Westmont Magazine This Old House
The history of Kerrwood Hall begins 30 years before Westmont’s founding. The campus once belonged to Peter and Jennie Patton Murphy, and they built a grand house on its grounds in 1907.
Peter, who died in 1917, developed a successful business with his railroad inventions. His sixth child, Dwight, worked in the family enterprise and often spent winters with his parents at the home they first named Graystone Terrace and later called El Tejado. After eight years as a widow, Jennie married Robert James Baldwin.
In 1929, Baldwin tore down the deteriorating house and built a second El Tejado, a Mediterranean-style estate designed by Reginald Johnson. When his mother died in 1933, Dwight brought his wife, Grace, and their daughter, Marjorie, there to live.
Elegant and spacious, the house proved ideal for entertaining. Marjorie Murphy Bacon remembered many parties and visits by governors in town for Fiesta (Dwight Murphy served as the
first Fiesta president). The family spent most of their time in the library and the loggia, an enclosed porch with huge windows that overlooked the gardens. A stately dining room and an art gallery exhibiting Baldwin’s carefully chosen collection added to the building’s charm. The L-shaped west wing housed more servants and the kitchen quarters. Two staircases and an elevator connected the floors. In addition to five bedrooms, the upstairs contained a sitting room, dressing rooms, bathrooms, two maids’ rooms, a sewing room and a cedar closet.
Dwight played a key role in Santa Barbara civic life, and wartime gasoline rationing made it difficult to travel to town. A member of the first county planning commission and the longtime director of the city parks commission, he led the effort to restore the mission after the 1925 earthquake. He also owned a large ranch where he bred golden Palomino horses.
The Murphys sold El Tejado to Charles Holland in 1943 and moved downtown. The Hollands may have also found the house inconvenient. According to John Hubbard, a former music professor, Westmont’s field representative, James Denham, knocked on the door in August 1945 and asked if the house were for sale. “How in the world did you know?” Holland asked. “My wife and I have just decided to sell this place.”
Kerr had named the main building in Los Angeles “Kerrwood” after her late husband, Alexander Kerr, and the name moved with the college. Initially, Kerrwood Hall housed most college activities. Students ate in the dining room and the loggia, clearing the tables to study in between meals. The art gallery became the library, which extended down into the basement. The paneled library housed the president in style. Three maids’ rooms in the west wing became the music department classrooms and offices. The college chef lived in an apartment next to the kitchen, which now fed considerably more people.
Upstairs, lockers lined the halls. The bedrooms became classrooms, and some bathrooms and dressing rooms served as offices. Ken Monroe, a professor and administrator, recalled his first office in a former closet. “Whenever anyone closed the door, my light went off,” he said. Students crowded to collect mail at the post office, located at the top of the back stairs.
Once reserved for entertaining, the lounge became a classroom, a concert hall and the location of chapel. “Speakers for chapel stood in the doorway and addressed students sitting in both the lounge and the hall,” Ed Tuggy ’48 explained. “Faculty sat on the stairs, out of sight.” “It seemed that every person addressing chapel made some reference to a split personality or being two-faced,” Art Nelson ’52 said.

**Brief:** Reproduce verbatim the passage of the Kerrwood Hall history above that opens with the words "Peter, who died" and closes with "Robert James Baldwin.".

**Supplied data:**
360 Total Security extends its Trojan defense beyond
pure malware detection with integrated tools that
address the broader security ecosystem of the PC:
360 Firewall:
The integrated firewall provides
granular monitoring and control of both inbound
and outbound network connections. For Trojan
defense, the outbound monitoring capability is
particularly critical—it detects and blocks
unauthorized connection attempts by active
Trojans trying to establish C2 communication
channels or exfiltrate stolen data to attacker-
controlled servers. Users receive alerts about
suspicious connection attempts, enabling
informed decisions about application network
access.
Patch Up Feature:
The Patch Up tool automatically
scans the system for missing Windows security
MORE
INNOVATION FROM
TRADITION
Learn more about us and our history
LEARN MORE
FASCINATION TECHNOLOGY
---
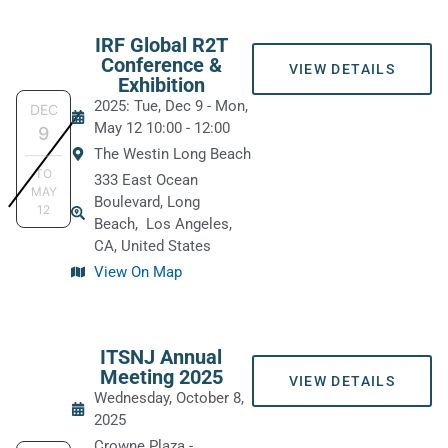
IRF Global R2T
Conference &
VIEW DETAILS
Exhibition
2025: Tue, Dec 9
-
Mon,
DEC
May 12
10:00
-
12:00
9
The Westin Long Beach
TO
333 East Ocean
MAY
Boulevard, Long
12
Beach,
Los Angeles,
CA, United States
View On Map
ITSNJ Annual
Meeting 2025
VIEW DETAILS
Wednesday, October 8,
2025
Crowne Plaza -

**Task solution:**
Peter, who died in 1917, developed a successful business with his railroad inventions. His sixth child, Dwight, worked in the family enterprise and often spent winters with his parents at the home they first named Graystone Terrace and later called El Tejado. After eight years as a widow, Jennie married Robert James Baldwin.